Shipwreck yields treasures dating from 14th century
From The Voice of Vietnam
Experts have confirmed that relics retrieved from a shipwreck in the central province of Quang Ngai date back to the 14th century, making them among the oldest underwater antiques Vietnam has ever discovered.
The objects found on the seabed in Binh Chau commune, Binh Son district, consist of numerous bowls, incense burners and ceramics.
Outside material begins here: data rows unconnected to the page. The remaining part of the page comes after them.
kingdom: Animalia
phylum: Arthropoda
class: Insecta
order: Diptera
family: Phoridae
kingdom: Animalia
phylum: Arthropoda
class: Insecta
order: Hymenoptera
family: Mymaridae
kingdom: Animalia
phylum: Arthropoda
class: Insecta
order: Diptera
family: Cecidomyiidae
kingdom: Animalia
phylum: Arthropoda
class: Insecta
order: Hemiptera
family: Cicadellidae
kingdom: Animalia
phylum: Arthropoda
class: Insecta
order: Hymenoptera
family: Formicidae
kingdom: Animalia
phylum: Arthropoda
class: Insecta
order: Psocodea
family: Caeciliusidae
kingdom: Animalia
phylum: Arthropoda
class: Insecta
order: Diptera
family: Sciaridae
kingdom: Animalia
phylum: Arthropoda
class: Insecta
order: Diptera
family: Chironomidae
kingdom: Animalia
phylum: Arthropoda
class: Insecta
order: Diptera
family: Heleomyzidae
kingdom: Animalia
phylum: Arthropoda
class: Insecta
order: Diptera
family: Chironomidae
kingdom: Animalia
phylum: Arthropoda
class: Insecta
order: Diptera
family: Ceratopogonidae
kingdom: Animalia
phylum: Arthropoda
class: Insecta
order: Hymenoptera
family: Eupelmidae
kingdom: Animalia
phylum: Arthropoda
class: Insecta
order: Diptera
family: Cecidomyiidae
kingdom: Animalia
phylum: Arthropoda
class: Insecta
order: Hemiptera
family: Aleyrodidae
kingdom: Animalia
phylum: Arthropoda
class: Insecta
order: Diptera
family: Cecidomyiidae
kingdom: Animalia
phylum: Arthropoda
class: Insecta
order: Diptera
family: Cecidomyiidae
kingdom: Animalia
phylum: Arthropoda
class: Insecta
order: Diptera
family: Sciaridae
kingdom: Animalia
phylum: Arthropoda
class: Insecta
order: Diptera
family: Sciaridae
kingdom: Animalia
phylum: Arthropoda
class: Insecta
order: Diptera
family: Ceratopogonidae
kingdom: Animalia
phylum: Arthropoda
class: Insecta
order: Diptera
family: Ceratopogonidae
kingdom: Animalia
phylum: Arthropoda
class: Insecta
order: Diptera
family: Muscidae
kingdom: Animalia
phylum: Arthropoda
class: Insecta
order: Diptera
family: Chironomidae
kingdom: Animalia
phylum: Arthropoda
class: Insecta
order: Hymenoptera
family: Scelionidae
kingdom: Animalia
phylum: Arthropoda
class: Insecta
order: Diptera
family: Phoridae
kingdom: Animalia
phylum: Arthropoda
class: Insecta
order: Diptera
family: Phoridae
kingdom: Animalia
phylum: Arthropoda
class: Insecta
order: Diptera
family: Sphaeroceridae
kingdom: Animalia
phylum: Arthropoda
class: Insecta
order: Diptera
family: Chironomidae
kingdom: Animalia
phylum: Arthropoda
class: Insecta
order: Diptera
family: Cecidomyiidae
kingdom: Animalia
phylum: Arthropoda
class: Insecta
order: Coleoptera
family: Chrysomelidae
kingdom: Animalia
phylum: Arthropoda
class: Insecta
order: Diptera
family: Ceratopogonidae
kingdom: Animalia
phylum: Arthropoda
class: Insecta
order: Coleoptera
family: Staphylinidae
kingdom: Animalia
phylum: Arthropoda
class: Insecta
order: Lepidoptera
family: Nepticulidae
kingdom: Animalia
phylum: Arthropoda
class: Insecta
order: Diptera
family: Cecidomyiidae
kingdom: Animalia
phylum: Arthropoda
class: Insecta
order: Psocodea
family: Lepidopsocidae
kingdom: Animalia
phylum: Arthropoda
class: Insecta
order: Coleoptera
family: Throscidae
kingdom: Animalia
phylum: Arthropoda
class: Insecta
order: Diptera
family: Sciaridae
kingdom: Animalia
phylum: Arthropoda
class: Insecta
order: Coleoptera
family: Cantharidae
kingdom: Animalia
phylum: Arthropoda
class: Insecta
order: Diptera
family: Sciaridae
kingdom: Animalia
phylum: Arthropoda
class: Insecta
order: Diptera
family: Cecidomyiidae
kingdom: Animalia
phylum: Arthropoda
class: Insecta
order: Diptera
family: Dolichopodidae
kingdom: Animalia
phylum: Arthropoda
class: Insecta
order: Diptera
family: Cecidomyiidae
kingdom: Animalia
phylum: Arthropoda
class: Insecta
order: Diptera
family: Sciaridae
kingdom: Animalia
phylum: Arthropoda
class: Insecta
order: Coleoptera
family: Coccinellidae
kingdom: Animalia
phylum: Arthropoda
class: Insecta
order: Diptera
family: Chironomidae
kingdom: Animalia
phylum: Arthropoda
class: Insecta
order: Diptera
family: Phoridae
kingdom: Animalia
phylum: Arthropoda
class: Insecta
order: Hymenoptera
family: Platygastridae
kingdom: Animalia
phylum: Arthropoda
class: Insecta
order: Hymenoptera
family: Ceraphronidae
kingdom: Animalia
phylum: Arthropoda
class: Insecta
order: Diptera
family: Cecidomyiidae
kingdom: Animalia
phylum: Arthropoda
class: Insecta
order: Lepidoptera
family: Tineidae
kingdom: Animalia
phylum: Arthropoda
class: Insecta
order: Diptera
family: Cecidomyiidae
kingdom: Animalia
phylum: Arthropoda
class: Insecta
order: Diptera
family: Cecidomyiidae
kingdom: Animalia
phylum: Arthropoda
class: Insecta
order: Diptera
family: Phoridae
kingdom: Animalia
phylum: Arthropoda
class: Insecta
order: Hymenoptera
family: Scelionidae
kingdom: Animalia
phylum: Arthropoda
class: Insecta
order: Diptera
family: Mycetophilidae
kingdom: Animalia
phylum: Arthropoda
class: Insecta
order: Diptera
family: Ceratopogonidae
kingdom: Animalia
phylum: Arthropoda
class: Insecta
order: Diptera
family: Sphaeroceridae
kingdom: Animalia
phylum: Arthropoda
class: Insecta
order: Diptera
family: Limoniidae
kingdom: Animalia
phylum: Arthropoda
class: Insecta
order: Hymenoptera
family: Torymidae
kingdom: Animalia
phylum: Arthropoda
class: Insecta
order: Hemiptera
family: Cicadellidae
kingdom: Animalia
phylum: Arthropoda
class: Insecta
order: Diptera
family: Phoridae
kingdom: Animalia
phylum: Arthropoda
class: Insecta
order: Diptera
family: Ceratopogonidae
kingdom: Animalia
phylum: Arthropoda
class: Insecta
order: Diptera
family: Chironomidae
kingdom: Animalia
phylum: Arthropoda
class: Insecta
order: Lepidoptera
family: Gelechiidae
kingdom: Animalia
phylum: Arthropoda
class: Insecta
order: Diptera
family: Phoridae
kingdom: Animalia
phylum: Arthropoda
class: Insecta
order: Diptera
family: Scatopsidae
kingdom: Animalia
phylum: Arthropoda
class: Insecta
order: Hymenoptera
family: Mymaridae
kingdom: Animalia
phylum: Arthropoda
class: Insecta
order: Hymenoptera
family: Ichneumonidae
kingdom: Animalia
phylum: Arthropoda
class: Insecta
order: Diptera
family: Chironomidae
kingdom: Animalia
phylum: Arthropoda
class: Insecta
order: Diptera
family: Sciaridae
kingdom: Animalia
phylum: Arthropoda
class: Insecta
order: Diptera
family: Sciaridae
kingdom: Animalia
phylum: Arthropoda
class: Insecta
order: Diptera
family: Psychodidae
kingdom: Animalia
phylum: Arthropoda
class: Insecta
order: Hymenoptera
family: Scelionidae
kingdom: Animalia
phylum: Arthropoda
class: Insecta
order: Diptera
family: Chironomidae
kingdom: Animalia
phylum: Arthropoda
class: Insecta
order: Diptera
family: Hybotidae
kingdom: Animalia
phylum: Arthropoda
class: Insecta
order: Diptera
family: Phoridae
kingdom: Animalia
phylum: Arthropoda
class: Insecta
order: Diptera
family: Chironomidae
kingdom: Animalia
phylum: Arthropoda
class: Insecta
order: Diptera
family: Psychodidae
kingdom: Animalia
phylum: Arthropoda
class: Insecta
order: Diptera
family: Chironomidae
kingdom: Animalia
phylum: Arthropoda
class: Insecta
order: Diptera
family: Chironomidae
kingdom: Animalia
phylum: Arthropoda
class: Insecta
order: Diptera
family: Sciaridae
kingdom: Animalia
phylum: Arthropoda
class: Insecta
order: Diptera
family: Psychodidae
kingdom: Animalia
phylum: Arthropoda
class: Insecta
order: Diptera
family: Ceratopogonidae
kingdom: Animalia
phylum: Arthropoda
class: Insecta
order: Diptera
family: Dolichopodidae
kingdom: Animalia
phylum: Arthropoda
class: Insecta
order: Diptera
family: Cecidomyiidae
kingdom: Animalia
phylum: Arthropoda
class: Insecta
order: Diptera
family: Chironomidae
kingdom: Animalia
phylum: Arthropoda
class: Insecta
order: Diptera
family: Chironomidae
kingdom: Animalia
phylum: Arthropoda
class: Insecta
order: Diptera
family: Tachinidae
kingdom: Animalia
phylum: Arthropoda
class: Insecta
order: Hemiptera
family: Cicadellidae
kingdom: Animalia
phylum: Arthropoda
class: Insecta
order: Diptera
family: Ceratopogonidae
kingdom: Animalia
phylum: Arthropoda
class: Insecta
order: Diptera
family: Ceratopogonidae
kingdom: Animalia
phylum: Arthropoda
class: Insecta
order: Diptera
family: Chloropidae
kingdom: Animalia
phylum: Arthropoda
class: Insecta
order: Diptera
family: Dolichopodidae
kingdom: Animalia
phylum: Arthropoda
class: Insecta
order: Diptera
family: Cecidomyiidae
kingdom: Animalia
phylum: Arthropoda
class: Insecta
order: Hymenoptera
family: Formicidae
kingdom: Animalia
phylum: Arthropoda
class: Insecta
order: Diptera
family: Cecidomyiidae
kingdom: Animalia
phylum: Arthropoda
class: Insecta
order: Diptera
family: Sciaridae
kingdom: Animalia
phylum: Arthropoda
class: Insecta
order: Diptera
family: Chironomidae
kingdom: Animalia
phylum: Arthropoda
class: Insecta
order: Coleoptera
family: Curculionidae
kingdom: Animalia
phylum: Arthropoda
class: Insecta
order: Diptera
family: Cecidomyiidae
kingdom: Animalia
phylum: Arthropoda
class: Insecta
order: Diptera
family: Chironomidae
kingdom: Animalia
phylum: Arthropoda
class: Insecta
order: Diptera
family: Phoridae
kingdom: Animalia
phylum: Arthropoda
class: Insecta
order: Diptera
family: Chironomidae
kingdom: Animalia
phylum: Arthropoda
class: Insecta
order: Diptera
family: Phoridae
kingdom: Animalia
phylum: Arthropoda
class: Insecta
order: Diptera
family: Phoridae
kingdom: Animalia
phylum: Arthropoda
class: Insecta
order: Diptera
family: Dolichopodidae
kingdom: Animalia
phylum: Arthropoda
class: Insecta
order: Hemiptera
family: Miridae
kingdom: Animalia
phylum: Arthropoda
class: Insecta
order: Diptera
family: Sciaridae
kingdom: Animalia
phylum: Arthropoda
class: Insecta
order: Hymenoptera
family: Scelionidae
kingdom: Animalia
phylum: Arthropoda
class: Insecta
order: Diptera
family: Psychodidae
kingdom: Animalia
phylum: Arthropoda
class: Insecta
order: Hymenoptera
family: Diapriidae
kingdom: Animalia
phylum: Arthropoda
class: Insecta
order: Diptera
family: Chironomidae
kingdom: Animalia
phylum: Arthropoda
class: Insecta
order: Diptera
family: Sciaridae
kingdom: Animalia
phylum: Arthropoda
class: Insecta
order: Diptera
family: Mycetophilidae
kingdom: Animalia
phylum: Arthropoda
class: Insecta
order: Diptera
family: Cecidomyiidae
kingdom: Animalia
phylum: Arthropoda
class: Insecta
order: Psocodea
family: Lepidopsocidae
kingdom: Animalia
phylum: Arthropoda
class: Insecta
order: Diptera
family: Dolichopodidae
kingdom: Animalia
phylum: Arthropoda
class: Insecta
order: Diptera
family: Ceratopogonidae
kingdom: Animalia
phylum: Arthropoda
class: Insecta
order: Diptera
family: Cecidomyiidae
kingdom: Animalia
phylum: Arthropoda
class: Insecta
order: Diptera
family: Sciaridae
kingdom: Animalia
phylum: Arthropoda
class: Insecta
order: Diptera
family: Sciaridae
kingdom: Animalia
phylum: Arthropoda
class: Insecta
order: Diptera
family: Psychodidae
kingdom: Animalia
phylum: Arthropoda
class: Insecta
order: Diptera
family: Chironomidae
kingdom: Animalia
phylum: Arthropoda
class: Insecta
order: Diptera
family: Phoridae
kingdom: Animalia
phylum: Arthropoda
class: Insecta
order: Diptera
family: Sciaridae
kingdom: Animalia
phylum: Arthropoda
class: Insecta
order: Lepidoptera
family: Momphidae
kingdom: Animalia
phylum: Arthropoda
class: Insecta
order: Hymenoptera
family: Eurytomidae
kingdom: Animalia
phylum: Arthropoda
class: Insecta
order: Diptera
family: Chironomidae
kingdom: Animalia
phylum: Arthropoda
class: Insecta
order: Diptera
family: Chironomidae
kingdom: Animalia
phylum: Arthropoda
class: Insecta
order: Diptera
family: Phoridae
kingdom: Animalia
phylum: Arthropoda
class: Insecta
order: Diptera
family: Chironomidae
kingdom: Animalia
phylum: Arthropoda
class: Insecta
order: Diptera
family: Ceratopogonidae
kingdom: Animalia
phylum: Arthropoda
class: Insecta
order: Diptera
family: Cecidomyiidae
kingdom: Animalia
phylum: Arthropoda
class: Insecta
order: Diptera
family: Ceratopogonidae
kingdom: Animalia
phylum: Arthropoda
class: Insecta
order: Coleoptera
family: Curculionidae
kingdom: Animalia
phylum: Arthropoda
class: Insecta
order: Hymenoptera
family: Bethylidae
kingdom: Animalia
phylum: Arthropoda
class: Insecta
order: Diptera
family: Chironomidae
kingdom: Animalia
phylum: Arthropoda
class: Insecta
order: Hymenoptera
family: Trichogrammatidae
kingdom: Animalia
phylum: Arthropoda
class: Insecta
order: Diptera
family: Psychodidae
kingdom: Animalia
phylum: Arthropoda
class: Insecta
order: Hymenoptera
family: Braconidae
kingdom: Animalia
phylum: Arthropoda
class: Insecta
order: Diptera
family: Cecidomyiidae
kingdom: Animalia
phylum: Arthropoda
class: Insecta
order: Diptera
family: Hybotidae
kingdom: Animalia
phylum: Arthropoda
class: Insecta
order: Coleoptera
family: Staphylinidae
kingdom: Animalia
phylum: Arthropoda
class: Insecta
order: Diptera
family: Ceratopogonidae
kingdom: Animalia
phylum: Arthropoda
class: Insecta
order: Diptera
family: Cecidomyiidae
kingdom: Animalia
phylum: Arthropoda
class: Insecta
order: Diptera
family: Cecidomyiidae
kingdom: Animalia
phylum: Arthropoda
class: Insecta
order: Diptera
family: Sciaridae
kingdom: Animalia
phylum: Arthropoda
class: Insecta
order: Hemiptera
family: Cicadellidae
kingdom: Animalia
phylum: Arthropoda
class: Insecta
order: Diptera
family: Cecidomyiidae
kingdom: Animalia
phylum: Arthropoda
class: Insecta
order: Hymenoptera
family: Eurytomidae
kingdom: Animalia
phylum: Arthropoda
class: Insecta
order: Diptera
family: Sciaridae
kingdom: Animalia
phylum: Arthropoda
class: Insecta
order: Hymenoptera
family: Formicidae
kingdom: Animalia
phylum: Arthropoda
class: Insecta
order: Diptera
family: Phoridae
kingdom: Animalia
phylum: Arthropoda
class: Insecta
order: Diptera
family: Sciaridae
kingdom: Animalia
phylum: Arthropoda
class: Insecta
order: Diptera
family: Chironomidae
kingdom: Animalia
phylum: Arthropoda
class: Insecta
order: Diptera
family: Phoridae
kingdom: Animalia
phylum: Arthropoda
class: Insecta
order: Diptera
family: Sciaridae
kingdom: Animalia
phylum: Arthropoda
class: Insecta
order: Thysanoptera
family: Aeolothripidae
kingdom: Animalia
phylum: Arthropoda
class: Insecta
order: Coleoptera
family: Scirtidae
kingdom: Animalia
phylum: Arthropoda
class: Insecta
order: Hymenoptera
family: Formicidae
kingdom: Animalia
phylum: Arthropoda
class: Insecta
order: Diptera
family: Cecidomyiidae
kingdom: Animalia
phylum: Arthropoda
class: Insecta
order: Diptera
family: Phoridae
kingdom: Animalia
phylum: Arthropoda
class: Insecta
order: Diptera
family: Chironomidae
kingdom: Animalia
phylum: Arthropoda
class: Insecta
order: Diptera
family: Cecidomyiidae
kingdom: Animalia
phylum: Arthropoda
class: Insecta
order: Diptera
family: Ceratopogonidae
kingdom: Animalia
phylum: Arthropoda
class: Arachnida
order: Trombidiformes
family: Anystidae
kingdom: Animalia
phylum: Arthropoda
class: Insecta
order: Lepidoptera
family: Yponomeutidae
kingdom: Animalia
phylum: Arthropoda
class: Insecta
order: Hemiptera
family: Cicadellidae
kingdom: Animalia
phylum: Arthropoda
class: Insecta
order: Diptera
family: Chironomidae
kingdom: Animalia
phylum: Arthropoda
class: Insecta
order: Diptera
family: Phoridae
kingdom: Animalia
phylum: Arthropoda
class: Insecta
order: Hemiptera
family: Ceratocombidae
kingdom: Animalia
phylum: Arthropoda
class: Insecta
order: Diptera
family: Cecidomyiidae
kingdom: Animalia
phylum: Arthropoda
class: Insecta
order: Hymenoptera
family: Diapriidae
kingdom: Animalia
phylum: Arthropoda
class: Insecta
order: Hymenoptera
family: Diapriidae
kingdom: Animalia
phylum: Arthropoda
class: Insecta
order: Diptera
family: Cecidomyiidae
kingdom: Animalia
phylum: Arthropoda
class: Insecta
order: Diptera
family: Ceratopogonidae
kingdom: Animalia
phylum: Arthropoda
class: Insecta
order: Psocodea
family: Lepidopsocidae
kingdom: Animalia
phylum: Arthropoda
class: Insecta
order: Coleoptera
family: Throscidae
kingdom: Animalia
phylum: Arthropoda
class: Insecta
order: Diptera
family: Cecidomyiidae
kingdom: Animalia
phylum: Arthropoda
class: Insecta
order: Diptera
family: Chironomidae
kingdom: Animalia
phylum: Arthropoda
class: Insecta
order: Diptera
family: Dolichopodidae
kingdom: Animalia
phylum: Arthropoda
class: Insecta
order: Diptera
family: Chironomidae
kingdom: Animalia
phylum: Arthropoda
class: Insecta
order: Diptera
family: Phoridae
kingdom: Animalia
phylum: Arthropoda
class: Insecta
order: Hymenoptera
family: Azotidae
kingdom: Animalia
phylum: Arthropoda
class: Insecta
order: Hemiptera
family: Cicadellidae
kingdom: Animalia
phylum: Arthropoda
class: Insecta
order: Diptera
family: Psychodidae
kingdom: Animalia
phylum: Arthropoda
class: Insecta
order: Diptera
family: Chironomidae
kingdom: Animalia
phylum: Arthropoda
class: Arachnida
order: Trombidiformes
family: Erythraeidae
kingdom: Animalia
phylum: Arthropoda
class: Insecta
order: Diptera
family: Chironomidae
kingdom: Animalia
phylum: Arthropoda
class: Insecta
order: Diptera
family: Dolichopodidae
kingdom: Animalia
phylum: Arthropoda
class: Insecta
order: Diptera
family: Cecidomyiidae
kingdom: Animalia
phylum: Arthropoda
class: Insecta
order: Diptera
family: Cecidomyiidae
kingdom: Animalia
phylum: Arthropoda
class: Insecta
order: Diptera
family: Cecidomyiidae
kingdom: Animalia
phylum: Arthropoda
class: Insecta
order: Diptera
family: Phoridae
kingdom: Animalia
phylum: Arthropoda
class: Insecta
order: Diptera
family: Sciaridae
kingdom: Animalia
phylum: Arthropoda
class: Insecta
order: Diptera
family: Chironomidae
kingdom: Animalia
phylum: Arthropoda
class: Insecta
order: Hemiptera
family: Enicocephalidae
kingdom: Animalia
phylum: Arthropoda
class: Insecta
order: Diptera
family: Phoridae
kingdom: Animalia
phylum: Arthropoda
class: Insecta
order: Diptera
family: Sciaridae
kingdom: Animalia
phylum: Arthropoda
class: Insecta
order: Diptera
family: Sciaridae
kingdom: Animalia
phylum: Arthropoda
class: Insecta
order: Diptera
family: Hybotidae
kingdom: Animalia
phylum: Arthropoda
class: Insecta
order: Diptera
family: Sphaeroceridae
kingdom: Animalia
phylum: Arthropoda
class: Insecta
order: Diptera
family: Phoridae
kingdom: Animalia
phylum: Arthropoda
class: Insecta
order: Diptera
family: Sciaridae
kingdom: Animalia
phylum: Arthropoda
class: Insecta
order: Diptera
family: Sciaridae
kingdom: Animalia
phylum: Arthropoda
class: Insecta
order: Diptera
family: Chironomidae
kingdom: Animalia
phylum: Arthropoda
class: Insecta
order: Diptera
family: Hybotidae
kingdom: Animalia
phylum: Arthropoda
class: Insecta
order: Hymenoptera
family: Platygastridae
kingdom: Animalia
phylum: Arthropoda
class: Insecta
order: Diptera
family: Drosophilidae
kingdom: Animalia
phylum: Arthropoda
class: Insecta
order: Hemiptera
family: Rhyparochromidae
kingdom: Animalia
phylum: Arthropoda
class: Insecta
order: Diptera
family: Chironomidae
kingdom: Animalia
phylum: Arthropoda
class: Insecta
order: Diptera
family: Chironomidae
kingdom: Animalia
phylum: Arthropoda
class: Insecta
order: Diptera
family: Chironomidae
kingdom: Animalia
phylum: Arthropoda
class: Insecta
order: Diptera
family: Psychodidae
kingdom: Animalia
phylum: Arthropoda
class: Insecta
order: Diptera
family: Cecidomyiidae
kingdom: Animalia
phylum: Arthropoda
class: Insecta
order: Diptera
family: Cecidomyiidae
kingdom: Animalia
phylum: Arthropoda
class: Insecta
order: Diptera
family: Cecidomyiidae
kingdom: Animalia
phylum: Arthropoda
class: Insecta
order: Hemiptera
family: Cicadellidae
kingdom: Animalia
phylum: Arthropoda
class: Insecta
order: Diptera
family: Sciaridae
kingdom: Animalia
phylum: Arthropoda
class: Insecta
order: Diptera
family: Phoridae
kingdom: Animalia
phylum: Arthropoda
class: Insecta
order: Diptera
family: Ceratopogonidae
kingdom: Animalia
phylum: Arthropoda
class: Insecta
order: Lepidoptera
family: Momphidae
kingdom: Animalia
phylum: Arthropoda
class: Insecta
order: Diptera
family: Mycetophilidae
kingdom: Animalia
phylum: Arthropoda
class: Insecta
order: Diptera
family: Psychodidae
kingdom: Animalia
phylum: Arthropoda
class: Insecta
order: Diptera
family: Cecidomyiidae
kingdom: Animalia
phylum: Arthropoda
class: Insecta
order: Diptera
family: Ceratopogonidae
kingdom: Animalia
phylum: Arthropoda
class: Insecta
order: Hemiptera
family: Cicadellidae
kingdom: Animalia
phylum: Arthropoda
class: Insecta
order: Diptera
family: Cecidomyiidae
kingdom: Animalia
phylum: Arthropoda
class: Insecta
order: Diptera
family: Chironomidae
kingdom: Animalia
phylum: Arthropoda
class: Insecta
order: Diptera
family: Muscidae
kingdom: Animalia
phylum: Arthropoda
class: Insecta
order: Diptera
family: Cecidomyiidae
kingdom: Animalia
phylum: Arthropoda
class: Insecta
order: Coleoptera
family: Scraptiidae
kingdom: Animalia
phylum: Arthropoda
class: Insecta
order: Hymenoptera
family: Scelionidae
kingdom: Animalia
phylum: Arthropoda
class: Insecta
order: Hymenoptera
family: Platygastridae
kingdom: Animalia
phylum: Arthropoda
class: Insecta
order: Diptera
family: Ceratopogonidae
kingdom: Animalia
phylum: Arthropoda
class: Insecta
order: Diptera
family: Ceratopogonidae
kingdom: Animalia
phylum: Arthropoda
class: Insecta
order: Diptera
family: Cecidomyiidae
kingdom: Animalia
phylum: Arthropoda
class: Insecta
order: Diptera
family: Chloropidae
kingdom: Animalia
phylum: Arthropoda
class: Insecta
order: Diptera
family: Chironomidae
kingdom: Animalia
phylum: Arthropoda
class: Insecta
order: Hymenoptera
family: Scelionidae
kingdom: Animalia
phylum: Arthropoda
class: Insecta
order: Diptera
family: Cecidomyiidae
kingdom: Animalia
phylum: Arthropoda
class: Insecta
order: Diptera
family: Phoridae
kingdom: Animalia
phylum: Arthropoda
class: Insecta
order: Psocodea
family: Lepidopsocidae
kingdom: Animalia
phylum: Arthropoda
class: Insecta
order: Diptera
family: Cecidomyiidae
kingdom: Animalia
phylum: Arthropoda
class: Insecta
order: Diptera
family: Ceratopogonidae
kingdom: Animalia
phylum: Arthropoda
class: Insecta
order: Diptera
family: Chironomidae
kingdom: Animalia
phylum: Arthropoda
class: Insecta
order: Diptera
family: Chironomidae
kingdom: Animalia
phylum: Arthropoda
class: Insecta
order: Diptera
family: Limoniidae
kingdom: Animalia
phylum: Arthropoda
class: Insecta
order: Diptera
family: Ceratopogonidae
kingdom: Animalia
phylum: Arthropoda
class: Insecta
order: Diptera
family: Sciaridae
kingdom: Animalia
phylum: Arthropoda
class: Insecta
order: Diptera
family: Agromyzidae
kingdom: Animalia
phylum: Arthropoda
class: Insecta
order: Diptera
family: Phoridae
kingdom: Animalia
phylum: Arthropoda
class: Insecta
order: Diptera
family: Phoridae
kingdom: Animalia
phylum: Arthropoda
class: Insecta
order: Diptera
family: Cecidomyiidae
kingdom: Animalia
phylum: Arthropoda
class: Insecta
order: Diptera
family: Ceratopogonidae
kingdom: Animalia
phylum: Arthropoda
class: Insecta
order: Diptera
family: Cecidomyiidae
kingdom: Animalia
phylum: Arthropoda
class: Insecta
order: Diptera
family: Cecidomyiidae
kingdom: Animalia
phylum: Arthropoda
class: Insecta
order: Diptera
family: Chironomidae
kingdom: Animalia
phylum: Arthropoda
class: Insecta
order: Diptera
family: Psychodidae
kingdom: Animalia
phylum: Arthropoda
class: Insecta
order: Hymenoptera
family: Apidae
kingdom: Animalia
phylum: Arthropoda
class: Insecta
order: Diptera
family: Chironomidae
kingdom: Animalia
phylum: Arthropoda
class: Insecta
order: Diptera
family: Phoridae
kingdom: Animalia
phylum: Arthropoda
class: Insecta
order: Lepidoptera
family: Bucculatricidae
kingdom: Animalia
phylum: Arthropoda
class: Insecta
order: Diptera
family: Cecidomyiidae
Their conditions vary, but many feature "beautiful" enamel and "abundant" decorative patterns.
After examining the objects, archaeologists concluded the ceramic wares came from 14th century China in the Yuan dynasty (1279-1368).
Nguyen Dinh Chien, deputy director of the Vietnam National Museum of History, noted that the enamel and decorative patterns showed the objects were produced late in the Yuan dynasty, making them older than several other recent finds.
According to researcher Doan Ngoc Khoi, deputy director of the Quang Ngai History Museum, the area was on a sea trade route hundreds of years ago, which many Chinese ships would pass to reach the Indian Ocean.
The latest ship was actually discovered accidentally by local fishermen, who then stole various objects from the wreck to sell.
Among the objects found, a block of 11 ceramic sinks has proved to be of particular interest. Experts believe the sinks are stuck to one another due to enamel burning at high temperatures.
The stuck sinks showed that the ship might have caught fire or exploded before being wrecked, sharing a similar fate with the five earlier wrecks discovered.
The objects were found deep under the sand of seabed and experts claim that the cracks on them are fairly new.
They believe that the whole body of the wreck remains intact under the sand and that surfacing the ship would offer a unique opportunity to study the wood material and ship-building techniques of the time.